Excerpt

>>>

RE: [SE] OOSD note

Hello all

Two remarks on this vey interesting note

1. I already made a comment about the definition of OWL classes as "sets" of individuals
http://lists.w3.org/Archives/Public/public-swbp-wg/2005Oct/0045.html
No answer so far, but I see it has been included in the OO/OWL comparison table, so ...

2. [TODO: Possibly also include screenshots of other tools (Cerebra has been suggested) -
I welcome contributions -- hk]
Maybe it would be worth considering the new Altova tool Semanticworks
http://www.altova.com/products_semanticworks.html
The interesting thing is that this tool has been developed as part of an XML toolkit,
which makes it quite different of Protégé or SWOOP. The GUI will sound familiar to users
of XMLSpy, but quite weird to Protégé users. I've downloaded and tried it a bit. There
seems to remain quite a bunch a bugs in this early version, but worth looking at anyway.
To many people in this group, it will be strange to see how it handles "ontology
validation", which IMO seems to look more like an XML schema validation. "Validation" of
files edited under Protégé and SWOOP gives strange bunches of "errors", and if you edit
them, you get of course yet another serialization. I had already experienced that kind of
problems between Protégé and SWOOP, so it is not big news :))

This leads me to note that maybe there is something misleading in section 3.1

"RDF just defines the very basic syntax for Semantic Web content, and has an XML
serialization that allows users to share models on the Web."

<<<

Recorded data
>>>

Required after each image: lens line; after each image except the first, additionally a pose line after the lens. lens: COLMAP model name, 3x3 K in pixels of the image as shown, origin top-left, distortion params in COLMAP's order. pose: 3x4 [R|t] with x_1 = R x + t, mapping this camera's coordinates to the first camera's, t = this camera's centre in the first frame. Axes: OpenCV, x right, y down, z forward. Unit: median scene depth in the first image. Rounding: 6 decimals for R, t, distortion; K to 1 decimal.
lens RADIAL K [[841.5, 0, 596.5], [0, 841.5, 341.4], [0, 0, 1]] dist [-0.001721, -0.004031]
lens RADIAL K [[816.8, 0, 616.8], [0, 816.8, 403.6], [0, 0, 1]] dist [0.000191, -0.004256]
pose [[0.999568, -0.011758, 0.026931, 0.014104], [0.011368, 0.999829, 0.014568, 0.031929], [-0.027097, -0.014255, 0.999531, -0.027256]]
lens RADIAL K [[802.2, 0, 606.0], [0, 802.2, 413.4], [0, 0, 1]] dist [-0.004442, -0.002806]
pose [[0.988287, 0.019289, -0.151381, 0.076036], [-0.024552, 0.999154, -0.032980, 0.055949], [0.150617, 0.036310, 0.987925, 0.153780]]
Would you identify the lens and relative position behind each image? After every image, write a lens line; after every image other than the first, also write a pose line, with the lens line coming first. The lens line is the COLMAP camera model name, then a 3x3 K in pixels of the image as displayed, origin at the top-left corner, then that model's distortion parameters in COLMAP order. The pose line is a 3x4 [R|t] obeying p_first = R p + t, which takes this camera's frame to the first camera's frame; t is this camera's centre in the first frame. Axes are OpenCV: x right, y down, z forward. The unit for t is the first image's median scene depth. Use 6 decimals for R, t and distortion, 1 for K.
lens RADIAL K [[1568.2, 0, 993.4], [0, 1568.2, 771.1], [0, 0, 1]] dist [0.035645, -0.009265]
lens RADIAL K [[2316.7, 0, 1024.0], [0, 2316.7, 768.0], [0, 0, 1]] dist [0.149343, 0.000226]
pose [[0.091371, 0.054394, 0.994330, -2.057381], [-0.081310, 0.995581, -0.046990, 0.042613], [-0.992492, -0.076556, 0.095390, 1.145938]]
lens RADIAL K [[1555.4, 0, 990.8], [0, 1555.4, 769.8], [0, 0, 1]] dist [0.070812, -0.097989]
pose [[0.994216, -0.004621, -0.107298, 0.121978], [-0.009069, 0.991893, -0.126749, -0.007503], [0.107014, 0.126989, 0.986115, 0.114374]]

<<<

Parts of the exercise
**1)** According to the email on the OOSD note, as part of what kind of toolkit was the Semanticworks tool developed?
**2)** Pick up the email on the OOSD note right after the sentence it quotes from section 3.1 and carry it forward.
The recorded data is material separate from the email.

Results for each task
**1)** It was developed as part of an XML toolkit.

**2)**
It would be more honest to point that RDF has *many* XML serializations, and that the same
set of triples can be expressed in an unbound variety of syntaxes, none of them being
canonical, and which are likely to become arbitrarily complex for large RDF graphs (which
I stick to think is a major issue for wide adoption and interoperability). So maybe the
document should include somewhere that tools editors should be aware of issues raised by
this very variety of syntaxes, and that "conformant" RDF tools (which somehow handle
internally the semantics of RDF) are bound to exchange RDF not only with each other, but
with more loosy applications which will rely more on XML structure than on underlying RDF
semantics, and of which RDF parsers are likely to be less tolerant to exotic
serializations.

My concern here is that this group should make the community aware of the risk of building
software environments able to use only on a specific, and de facto "proprietary" RDF
serialization. Now that we begin to have a variety of RDF tools coming to the market from
various backgrounds, it would be good to address real life interoperability issues, like
"Can I edit an ontology exported from Protégé into SWOOP, Altova Semanticworks ... and
send it back to Protégé without loosing anything?". Maybe this is not exactly in the scope
of this note, but seems somehow related.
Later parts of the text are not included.